··· Supplied records

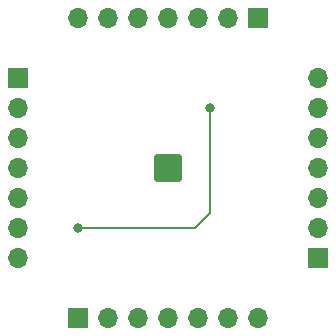
<source format=gbr>
G04 #@! TF.GenerationSoftware,KiCad,Pcbnew,5.1.4+dfsg1-1*
G04 #@! TF.CreationDate,2020-05-14T03:41:50+02:00*
G04 #@! TF.ProjectId,qfn28-breakout,71666e32-382d-4627-9265-616b6f75742e,rev?*
G04 #@! TF.SameCoordinates,Original*
G04 #@! TF.FileFunction,Copper,L2,Bot*
G04 #@! TF.FilePolarity,Positive*
%FSLAX46Y46*%
G04 Gerber Fmt 4.6, Leading zero omitted, Abs format (unit mm)*
G04 Created by KiCad (PCBNEW 5.1.4+dfsg1-1) date 2020-05-14 03:41:50*
%MOMM*%
%LPD*%
G04 APERTURE LIST*
%ADD10C,0.100000*%
%ADD11C,2.300000*%
%ADD12C,0.500000*%
%ADD13O,1.700000X1.700000*%
%ADD14R,1.700000X1.700000*%
%ADD15C,0.800000*%
%ADD16C,0.152400*%
G04 APERTURE END LIST*
D10*
G36*
X82204504Y661548796D02*
G01*
X82228773Y661545196D01*
X82252571Y661539235D01*
X82275671Y661530970D01*
X82297849Y661520480D01*
X82318893Y661507867D01*
X82338598Y661493253D01*
X82356777Y661476777D01*
X82373253Y661458598D01*
X82387867Y661438893D01*
X82400480Y661417849D01*
X82410970Y661395671D01*
X82419235Y661372571D01*
X82425196Y661348773D01*
X82428796Y661324504D01*
X82430000Y661300000D01*
X82430000Y659500000D01*
X82428796Y659475496D01*
X82425196Y659451227D01*
X82419235Y659427429D01*
X82410970Y659404329D01*
X82400480Y659382151D01*
X82387867Y659361107D01*
X82373253Y659341402D01*
X82356777Y659323223D01*
X82338598Y659306747D01*
X82318893Y659292133D01*
X82297849Y659279520D01*
X82275671Y659269030D01*
X82252571Y659260765D01*
X82228773Y659254804D01*
X82204504Y659251204D01*
X82180000Y659250000D01*
X80380000Y659250000D01*
X80355496Y659251204D01*
X80331227Y659254804D01*
X80307429Y659260765D01*
X80284329Y659269030D01*
X80262151Y659279520D01*
X80241107Y659292133D01*
X80221402Y659306747D01*
X80203223Y659323223D01*
X80186747Y659341402D01*
X80172133Y659361107D01*
X80159520Y659382151D01*
X80149030Y659404329D01*
X80140765Y659427429D01*
X80134804Y659451227D01*
X80131204Y659475496D01*
X80130000Y659500000D01*
X80130000Y661300000D01*
X80131204Y661324504D01*
X80134804Y661348773D01*
X80140765Y661372571D01*
X80149030Y661395671D01*
X80159520Y661417849D01*
X80172133Y661438893D01*
X80186747Y661458598D01*
X80203223Y661476777D01*
X80221402Y661493253D01*
X80241107Y661507867D01*
X80262151Y661520480D01*
X80284329Y661530970D01*
X80307429Y661539235D01*
X80331227Y661545196D01*
X80355496Y661548796D01*
X80380000Y661550000D01*
X82180000Y661550000D01*
X82204504Y661548796D01*
X82204504Y661548796D01*
G37*
D11*
X81280000Y660400000D03*
D12*
X82180000Y659500000D03*
X81280000Y659500000D03*
X80380000Y659500000D03*
X82180000Y660400000D03*
X81280000Y660400000D03*
X80380000Y660400000D03*
X82180000Y661300000D03*
X81280000Y661300000D03*
X80380000Y661300000D03*
D13*
X88900000Y647700000D03*
X86360000Y647700000D03*
X83820000Y647700000D03*
X81280000Y647700000D03*
X78740000Y647700000D03*
X76200000Y647700000D03*
D14*
X73660000Y647700000D03*
D13*
X93980000Y668020000D03*
X93980000Y665480000D03*
X93980000Y662940000D03*
X93980000Y660400000D03*
X93980000Y657860000D03*
X93980000Y655320000D03*
D14*
X93980000Y652780000D03*
D13*
X73660000Y673100000D03*
X76200000Y673100000D03*
X78740000Y673100000D03*
X81280000Y673100000D03*
X83820000Y673100000D03*
X86360000Y673100000D03*
D14*
X88900000Y673100000D03*
D13*
X68580000Y652780000D03*
X68580000Y655320000D03*
X68580000Y657860000D03*
X68580000Y660400000D03*
X68580000Y662940000D03*
X68580000Y665480000D03*
D14*
X68580000Y668020000D03*
D15*
X84836000Y665480000D03*
X73660000Y655320000D03*
D16*
X84836000Y665480000D02*
X84836000Y656590000D01*
X83566000Y655320000D02*
X73660000Y655320000D01*
X84836000Y656590000D02*
X83566000Y655320000D01*
M02*

</source>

······

*Your objective:*
Everything from the line containing "X80172133Y659361107D01*" through the line containing "X68580000Y662940000D03*" in the material above should be retyped exactly, both ends included, and nothing more.

*Answer to this problem:*
X80172133Y659361107D01*
X80159520Y659382151D01*
X80149030Y659404329D01*
X80140765Y659427429D01*
X80134804Y659451227D01*
X80131204Y659475496D01*
X80130000Y659500000D01*
X80130000Y661300000D01*
X80131204Y661324504D01*
X80134804Y661348773D01*
X80140765Y661372571D01*
X80149030Y661395671D01*
X80159520Y661417849D01*
X80172133Y661438893D01*
X80186747Y661458598D01*
X80203223Y661476777D01*
X80221402Y661493253D01*
X80241107Y661507867D01*
X80262151Y661520480D01*
X80284329Y661530970D01*
X80307429Y661539235D01*
X80331227Y661545196D01*
X80355496Y661548796D01*
X80380000Y661550000D01*
X82180000Y661550000D01*
X82204504Y661548796D01*
X82204504Y661548796D01*
G37*
D11*
X81280000Y660400000D03*
D12*
X82180000Y659500000D03*
X81280000Y659500000D03*
X80380000Y659500000D03*
X82180000Y660400000D03*
X81280000Y660400000D03*
X80380000Y660400000D03*
X82180000Y661300000D03*
X81280000Y661300000D03*
X80380000Y661300000D03*
D13*
X88900000Y647700000D03*
X86360000Y647700000D03*
X83820000Y647700000D03*
X81280000Y647700000D03*
X78740000Y647700000D03*
X76200000Y647700000D03*
D14*
X73660000Y647700000D03*
D13*
X93980000Y668020000D03*
X93980000Y665480000D03*
X93980000Y662940000D03*
X93980000Y660400000D03*
X93980000Y657860000D03*
X93980000Y655320000D03*
D14*
X93980000Y652780000D03*
D13*
X73660000Y673100000D03*
X76200000Y673100000D03*
X78740000Y673100000D03*
X81280000Y673100000D03*
X83820000Y673100000D03*
X86360000Y673100000D03*
D14*
X88900000Y673100000D03*
D13*
X68580000Y652780000D03*
X68580000Y655320000D03*
X68580000Y657860000D03*
X68580000Y660400000D03*
X68580000Y662940000D03*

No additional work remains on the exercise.